3708 - CAN AI ESTIMATES NORMS? SIMULATED NORMS FOR A VERBAL REASONING TASK

Session: 3704 - ARTIFICIAL INTELLIGENCE IN PSYCHOLOGICAL ASSESSMENT: RISKS, NOVEL OPPORTUNITIES, AND EMERGING SOLUTIONS ACROSS APPLIED CONTEXTS

AUTHORS:

Ciancaleoni Matteo (Hogrefe Editore ~ Florence ~ Italy)

Abstract text:

AI is a very powerful tool that is widely used in many aspects of daily life. In recent years, several studies have investigated the potential application of AI in psychology (e.g., Dillon et al., 2023). However, there is still no evidence to suggest that AI can simulate test-taker responses to questionnaires (Harding, 2024). This study aimed to provide a preliminary evaluation of ChatGPT-based norms for a verbal reasoning task in children aged 5 and 10, examining both the overall sample and age-specific subgroups. The Naming Opposites subtest of the Intelligence and Development Scales ‒ 2 (Grob & Hagmann-von Arx, 2018) was administered to a sample of 450 children and ChatGPT (GPT-4 Omni) was used to replicate the test score distribution. The items of the scale were provided to ChatGPT and, iteratively, the item parameters, mean and standard deviation, were disclosed to the model. The results showed that AI cannot estimate the mean and standard deviation of the sample without knowing the item parameters. When the item parameters were added, the mean estimations improved, but the standard deviation estimates remained inconsistent with the real data. These patterns were consistent across the age-specific subgroups, except for the youngest and oldest children, for whom ChatGPT encountered greater challenges due to floor and ceiling effects. Furthermore, even when item parameters were provided, ChatGPT did not always improve the accuracy of its estimations.

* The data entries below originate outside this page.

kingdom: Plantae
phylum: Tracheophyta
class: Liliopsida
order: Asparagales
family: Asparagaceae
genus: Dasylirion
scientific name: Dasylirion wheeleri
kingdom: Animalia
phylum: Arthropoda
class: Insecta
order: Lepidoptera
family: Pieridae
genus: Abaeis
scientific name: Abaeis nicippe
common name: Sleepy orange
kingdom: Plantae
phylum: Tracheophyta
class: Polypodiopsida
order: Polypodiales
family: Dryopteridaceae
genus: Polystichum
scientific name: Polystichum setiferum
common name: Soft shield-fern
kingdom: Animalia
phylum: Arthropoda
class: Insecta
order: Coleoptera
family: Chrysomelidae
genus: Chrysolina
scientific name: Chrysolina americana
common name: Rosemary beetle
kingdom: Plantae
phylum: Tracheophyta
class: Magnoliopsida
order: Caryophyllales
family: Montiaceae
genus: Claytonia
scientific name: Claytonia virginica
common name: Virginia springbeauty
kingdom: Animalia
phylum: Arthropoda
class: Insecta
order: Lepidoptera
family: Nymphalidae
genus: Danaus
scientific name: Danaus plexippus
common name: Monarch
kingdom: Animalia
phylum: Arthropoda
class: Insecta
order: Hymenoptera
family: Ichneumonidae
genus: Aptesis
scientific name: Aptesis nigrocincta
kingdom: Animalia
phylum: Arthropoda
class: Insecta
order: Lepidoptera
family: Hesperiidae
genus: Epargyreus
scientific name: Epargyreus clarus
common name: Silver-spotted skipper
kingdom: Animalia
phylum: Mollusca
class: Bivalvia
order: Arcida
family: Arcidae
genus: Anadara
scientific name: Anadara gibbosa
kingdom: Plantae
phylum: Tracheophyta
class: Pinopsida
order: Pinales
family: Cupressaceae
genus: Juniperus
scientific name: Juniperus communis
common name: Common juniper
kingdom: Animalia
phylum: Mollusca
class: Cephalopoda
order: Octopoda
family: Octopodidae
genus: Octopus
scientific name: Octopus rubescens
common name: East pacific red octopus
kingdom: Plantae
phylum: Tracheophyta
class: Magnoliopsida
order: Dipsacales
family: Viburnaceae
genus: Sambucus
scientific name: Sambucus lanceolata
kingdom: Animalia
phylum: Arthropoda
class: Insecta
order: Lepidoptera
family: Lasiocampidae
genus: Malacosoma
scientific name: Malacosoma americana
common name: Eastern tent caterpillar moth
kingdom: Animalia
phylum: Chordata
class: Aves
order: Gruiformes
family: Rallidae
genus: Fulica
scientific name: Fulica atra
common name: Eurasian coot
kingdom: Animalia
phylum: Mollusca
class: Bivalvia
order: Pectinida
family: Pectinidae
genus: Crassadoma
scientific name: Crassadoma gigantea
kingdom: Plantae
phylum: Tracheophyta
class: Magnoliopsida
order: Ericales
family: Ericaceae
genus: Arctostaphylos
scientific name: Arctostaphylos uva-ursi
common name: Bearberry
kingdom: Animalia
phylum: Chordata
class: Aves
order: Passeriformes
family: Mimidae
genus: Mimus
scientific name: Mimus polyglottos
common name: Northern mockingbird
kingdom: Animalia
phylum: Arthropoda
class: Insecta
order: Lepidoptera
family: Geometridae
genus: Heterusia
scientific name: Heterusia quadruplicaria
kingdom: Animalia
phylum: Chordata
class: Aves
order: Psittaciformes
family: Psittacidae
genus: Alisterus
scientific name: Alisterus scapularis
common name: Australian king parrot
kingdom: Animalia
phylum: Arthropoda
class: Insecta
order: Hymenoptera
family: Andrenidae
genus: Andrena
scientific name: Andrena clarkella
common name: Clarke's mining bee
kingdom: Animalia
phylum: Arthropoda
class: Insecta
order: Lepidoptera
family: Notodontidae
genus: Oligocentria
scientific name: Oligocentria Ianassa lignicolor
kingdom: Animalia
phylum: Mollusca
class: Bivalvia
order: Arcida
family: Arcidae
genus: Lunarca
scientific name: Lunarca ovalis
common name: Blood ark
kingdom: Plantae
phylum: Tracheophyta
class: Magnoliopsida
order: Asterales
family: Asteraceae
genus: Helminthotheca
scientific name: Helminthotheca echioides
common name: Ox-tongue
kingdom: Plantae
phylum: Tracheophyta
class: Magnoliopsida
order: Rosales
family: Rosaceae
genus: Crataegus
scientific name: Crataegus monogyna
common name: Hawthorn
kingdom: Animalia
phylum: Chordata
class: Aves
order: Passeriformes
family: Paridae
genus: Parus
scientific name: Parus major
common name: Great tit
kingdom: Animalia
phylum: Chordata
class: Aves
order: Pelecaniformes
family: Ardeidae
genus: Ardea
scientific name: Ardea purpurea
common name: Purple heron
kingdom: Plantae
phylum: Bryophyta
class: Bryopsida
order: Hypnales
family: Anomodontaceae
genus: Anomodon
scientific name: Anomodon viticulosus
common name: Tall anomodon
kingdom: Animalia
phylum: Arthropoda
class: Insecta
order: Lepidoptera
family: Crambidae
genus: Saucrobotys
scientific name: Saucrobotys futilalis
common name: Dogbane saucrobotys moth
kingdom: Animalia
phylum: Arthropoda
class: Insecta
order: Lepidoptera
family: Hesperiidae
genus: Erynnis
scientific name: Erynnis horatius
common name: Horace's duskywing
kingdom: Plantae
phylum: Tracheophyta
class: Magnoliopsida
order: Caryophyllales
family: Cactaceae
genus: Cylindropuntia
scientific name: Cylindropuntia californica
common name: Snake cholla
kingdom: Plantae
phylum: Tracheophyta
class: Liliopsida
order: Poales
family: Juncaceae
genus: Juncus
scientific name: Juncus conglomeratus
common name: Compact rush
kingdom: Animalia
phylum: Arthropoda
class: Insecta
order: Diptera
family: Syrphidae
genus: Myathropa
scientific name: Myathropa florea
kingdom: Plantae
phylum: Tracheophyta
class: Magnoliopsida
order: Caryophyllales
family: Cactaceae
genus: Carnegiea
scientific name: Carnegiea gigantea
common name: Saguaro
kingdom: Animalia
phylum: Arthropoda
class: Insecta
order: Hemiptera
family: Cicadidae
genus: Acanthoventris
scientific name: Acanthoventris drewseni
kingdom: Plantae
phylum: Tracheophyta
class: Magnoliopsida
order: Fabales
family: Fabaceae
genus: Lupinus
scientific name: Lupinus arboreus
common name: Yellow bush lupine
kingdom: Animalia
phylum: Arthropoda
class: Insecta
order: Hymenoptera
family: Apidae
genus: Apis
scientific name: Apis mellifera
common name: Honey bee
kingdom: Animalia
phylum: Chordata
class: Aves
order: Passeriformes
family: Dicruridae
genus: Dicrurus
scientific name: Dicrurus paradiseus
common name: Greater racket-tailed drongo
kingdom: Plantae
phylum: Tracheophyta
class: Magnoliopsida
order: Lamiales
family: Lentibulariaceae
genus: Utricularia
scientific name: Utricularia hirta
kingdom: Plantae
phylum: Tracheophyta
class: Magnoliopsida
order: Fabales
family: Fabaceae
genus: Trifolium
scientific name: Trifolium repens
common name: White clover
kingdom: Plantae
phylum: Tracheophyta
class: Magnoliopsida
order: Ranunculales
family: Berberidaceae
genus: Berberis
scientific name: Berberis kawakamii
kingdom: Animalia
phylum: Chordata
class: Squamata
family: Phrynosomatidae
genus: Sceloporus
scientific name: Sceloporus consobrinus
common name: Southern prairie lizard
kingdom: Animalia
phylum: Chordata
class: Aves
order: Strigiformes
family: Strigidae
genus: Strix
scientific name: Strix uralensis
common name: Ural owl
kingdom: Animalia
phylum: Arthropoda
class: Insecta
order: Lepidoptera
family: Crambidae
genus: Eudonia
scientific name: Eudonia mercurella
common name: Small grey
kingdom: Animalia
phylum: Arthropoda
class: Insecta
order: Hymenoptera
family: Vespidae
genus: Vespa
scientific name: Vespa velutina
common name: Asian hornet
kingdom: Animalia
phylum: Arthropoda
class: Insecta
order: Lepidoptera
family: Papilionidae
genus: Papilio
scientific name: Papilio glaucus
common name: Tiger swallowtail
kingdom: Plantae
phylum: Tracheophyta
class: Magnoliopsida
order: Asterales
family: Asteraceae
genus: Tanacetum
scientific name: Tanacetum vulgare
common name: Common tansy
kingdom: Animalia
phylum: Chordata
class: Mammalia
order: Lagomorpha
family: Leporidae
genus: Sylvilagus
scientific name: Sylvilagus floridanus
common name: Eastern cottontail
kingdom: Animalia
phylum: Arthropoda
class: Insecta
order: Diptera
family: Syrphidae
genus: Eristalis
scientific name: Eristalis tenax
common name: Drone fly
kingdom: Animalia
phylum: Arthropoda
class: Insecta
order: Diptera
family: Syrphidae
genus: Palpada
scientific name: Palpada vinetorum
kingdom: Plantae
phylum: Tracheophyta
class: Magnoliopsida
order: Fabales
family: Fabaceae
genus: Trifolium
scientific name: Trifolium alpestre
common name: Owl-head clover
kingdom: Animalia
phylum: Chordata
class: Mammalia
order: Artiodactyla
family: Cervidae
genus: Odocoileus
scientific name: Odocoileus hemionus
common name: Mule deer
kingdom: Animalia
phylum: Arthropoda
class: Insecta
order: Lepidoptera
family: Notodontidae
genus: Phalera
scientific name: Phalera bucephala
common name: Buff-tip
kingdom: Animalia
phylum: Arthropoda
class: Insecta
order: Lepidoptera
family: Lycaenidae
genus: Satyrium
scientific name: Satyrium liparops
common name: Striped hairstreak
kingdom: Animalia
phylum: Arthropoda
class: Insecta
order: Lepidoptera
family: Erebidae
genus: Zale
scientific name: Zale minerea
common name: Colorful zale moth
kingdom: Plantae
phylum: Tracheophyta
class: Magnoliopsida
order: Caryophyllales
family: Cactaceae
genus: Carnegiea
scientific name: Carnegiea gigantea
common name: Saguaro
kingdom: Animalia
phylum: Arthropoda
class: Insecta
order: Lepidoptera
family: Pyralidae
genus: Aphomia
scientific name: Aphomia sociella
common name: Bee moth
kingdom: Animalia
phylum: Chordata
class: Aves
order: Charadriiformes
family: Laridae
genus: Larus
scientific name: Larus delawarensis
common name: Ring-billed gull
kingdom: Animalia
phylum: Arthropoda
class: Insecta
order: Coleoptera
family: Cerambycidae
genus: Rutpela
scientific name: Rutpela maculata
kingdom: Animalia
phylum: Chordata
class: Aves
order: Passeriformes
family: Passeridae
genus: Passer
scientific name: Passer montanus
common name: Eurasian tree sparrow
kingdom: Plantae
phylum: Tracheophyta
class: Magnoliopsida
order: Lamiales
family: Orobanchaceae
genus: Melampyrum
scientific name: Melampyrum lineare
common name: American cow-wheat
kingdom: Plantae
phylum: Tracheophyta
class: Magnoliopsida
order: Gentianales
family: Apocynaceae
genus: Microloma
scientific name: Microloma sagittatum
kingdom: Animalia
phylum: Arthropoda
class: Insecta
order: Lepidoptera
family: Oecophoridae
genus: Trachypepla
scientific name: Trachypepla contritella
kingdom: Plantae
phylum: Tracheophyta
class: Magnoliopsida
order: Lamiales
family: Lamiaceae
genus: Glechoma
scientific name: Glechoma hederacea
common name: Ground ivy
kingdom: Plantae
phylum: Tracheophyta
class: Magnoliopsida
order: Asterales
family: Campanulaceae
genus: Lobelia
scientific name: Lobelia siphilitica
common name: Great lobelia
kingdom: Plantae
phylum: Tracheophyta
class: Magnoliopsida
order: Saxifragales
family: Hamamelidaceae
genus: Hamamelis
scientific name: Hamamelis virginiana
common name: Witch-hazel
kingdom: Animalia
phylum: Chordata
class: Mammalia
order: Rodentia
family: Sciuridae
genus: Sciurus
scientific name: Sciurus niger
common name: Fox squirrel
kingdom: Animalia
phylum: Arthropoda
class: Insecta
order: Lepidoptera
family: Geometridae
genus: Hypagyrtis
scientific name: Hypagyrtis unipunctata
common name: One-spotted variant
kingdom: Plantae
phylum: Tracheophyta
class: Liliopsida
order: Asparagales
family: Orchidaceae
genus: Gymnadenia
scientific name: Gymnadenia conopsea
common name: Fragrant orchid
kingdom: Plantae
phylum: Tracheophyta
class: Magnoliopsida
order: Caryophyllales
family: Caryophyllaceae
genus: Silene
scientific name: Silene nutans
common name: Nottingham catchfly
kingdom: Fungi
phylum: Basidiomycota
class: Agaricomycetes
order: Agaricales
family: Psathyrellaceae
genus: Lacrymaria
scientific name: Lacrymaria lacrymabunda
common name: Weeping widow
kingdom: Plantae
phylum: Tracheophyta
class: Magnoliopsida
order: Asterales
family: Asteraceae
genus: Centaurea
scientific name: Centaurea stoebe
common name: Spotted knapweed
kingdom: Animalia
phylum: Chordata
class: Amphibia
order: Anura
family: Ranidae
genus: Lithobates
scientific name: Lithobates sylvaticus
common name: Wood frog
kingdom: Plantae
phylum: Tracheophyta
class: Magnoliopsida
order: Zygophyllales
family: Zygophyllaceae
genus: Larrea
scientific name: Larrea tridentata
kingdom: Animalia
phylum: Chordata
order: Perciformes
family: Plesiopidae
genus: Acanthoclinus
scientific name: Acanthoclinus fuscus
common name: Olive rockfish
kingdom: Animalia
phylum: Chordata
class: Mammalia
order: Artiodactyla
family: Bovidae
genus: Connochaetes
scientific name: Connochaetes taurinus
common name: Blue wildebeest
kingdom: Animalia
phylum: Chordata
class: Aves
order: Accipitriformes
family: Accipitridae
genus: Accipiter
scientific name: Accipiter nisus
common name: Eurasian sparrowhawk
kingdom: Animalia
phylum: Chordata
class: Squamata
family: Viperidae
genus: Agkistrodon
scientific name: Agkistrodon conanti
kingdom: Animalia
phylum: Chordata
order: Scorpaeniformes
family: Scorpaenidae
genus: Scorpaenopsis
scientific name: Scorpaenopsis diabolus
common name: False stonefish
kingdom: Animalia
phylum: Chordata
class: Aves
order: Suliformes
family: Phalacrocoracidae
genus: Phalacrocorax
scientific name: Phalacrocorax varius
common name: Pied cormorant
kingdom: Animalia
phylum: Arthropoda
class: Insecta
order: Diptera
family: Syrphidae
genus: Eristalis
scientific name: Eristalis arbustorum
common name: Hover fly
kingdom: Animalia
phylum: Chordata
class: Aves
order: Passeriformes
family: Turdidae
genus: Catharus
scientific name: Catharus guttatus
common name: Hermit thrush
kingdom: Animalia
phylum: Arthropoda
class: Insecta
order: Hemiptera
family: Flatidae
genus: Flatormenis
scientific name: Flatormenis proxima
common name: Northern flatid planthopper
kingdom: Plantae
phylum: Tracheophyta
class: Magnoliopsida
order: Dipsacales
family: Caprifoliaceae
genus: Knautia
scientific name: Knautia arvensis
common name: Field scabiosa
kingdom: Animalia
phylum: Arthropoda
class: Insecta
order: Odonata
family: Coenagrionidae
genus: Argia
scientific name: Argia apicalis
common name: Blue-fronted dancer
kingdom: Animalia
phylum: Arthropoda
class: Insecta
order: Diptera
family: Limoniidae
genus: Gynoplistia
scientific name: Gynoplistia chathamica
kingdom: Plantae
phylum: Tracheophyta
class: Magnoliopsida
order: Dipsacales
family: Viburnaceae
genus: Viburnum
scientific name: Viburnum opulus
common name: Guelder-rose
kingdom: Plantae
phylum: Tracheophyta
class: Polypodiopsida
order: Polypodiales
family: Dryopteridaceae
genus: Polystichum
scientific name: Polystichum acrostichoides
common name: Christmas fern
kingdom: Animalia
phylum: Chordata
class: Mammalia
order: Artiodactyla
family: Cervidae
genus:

Further research is needed (e.g. using Item Response Theory parameters) to better understand ChatGPT's ability to estimate standard deviations and reduce the number of item parameters required to produce mean estimates that match real data. Currently, ChatGPT is unable to provide suitable norms, despite showing some awareness of typical verbal reasoning abilities in children aged 5 to 10, but it does not adequately account for variability among children of the same age.